▸ **PAGE TEXT**
It was a tale of two arguments yesterday in Upper Skagit Indian Tribe v. Lundgren. The first half of the argument featured most of the justices offering scorching criticism of the idea that the tribe could be immune from state jurisdiction over off-reservation land; the second half featured the same group of justices complaining to counsel for the landowners that the argument in their favor was not ripe for decision.

The case is refreshingly simple. The Upper Skagit Indian Tribe purchased a parcel of land north of Seattle near the Canadian border; the land adjoins but is outside the tribe’s reservation. The Lundgren family has owned land just to the south of that parcel for many decades, and discovered shortly after the tribal purchase that a strip of the land that they have been occupying all those years (demarcated by a World War II-era fence) was included within the land sold to the tribe. When the tribe refused to sell the parcel to the Lundgrens, they filed a suit to “quiet” title, claiming that their use of the land for the last two generations had given them title to the strip by “adverse possession.”

The issue before the Supreme Court involves the tribe’s argument that as a sovereign, it is immune from suit in the Washington state courts. The Washington Supreme Court rejected the tribe’s plea of immunity, reasoning that the immunity does not apply because this is a suit “in rem” (against the land) rather than a suit “in personam” (against the tribe).

▸ **THE DATA**
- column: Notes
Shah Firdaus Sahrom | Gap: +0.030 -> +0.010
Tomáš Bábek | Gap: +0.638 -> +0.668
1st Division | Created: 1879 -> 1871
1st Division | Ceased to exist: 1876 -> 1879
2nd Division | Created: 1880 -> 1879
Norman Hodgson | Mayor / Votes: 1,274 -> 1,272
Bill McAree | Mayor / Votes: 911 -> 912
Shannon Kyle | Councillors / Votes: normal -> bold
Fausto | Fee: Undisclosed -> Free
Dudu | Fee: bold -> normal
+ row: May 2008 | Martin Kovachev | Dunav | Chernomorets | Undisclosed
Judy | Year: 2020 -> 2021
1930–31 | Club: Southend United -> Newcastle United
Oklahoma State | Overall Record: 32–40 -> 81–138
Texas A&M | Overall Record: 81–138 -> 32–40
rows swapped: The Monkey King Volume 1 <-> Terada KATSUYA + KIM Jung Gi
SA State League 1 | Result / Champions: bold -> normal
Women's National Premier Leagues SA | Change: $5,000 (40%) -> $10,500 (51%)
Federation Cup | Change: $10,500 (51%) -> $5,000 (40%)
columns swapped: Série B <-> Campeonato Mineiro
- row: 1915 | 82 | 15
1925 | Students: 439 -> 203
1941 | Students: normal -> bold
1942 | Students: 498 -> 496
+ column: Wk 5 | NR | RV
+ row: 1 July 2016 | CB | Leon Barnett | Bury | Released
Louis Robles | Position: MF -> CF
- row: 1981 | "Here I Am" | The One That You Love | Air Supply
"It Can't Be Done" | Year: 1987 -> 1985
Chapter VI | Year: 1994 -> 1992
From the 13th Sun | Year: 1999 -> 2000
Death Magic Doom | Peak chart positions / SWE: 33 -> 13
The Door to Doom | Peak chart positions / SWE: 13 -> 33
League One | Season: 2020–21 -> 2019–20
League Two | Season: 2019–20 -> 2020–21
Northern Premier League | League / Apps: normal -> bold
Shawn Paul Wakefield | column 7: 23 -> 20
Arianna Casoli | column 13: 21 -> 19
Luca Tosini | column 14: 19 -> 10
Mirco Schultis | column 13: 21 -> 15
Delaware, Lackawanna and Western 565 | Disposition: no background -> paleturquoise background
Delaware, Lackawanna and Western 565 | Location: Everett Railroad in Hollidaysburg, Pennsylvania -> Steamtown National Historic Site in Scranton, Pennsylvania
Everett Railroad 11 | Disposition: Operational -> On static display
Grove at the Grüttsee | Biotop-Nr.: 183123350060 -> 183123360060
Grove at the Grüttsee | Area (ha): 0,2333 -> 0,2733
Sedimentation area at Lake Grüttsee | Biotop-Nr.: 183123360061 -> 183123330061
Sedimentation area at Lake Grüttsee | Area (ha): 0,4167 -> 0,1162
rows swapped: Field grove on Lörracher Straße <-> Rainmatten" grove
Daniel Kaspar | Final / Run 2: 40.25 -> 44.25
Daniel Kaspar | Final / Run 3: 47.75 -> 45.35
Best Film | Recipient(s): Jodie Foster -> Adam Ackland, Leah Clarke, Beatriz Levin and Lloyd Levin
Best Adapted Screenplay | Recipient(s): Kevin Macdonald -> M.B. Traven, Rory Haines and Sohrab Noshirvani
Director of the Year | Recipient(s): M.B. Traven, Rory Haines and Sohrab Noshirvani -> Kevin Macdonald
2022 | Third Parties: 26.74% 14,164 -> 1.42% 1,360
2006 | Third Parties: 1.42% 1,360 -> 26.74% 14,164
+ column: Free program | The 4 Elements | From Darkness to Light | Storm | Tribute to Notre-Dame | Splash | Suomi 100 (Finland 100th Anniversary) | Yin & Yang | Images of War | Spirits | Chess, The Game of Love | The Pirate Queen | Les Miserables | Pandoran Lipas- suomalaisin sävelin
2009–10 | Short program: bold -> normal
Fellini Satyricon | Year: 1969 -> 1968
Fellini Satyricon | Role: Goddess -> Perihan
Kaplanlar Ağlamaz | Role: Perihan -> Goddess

▸ **REQUIREMENTS**
- A) Copy the entire text on the Upper Skagit Indian Tribe v. Lundgren argument without any change.
- B) Repeat the records exactly, beginning with their first line and stopping after the line that contains "League Two | Season: 2019–20 -> 2020–21". Give those lines only.

▸ **PER-TASK ANSWERS**
- A)
It was a tale of two arguments yesterday in Upper Skagit Indian Tribe v. Lundgren. The first half of the argument featured most of the justices offering scorching criticism of the idea that the tribe could be immune from state jurisdiction over off-reservation land; the second half featured the same group of justices complaining to counsel for the landowners that the argument in their favor was not ripe for decision.

The case is refreshingly simple. The Upper Skagit Indian Tribe purchased a parcel of land north of Seattle near the Canadian border; the land adjoins but is outside the tribe’s reservation. The Lundgren family has owned land just to the south of that parcel for many decades, and discovered shortly after the tribal purchase that a strip of the land that they have been occupying all those years (demarcated by a World War II-era fence) was included within the land sold to the tribe. When the tribe refused to sell the parcel to the Lundgrens, they filed a suit to “quiet” title, claiming that their use of the land for the last two generations had given them title to the strip by “adverse possession.”

The issue before the Supreme Court involves the tribe’s argument that as a sovereign, it is immune from suit in the Washington state courts. The Washington Supreme Court rejected the tribe’s plea of immunity, reasoning that the immunity does not apply because this is a suit “in rem” (against the land) rather than a suit “in personam” (against the tribe).

- B)
- column: Notes
Shah Firdaus Sahrom | Gap: +0.030 -> +0.010
Tomáš Bábek | Gap: +0.638 -> +0.668
1st Division | Created: 1879 -> 1871
1st Division | Ceased to exist: 1876 -> 1879
2nd Division | Created: 1880 -> 1879
Norman Hodgson | Mayor / Votes: 1,274 -> 1,272
Bill McAree | Mayor / Votes: 911 -> 912
Shannon Kyle | Councillors / Votes: normal -> bold
Fausto | Fee: Undisclosed -> Free
Dudu | Fee: bold -> normal
+ row: May 2008 | Martin Kovachev | Dunav | Chernomorets | Undisclosed
Judy | Year: 2020 -> 2021
1930–31 | Club: Southend United -> Newcastle United
Oklahoma State | Overall Record: 32–40 -> 81–138
Texas A&M | Overall Record: 81–138 -> 32–40
rows swapped: The Monkey King Volume 1 <-> Terada KATSUYA + KIM Jung Gi
SA State League 1 | Result / Champions: bold -> normal
Women's National Premier Leagues SA | Change: $5,000 (40%) -> $10,500 (51%)
Federation Cup | Change: $10,500 (51%) -> $5,000 (40%)
columns swapped: Série B <-> Campeonato Mineiro
- row: 1915 | 82 | 15
1925 | Students: 439 -> 203
1941 | Students: normal -> bold
1942 | Students: 498 -> 496
+ column: Wk 5 | NR | RV
+ row: 1 July 2016 | CB | Leon Barnett | Bury | Released
Louis Robles | Position: MF -> CF
- row: 1981 | "Here I Am" | The One That You Love | Air Supply
"It Can't Be Done" | Year: 1987 -> 1985
Chapter VI | Year: 1994 -> 1992
From the 13th Sun | Year: 1999 -> 2000
Death Magic Doom | Peak chart positions / SWE: 33 -> 13
The Door to Doom | Peak chart positions / SWE: 13 -> 33
League One | Season: 2020–21 -> 2019–20
League Two | Season: 2019–20 -> 2020–21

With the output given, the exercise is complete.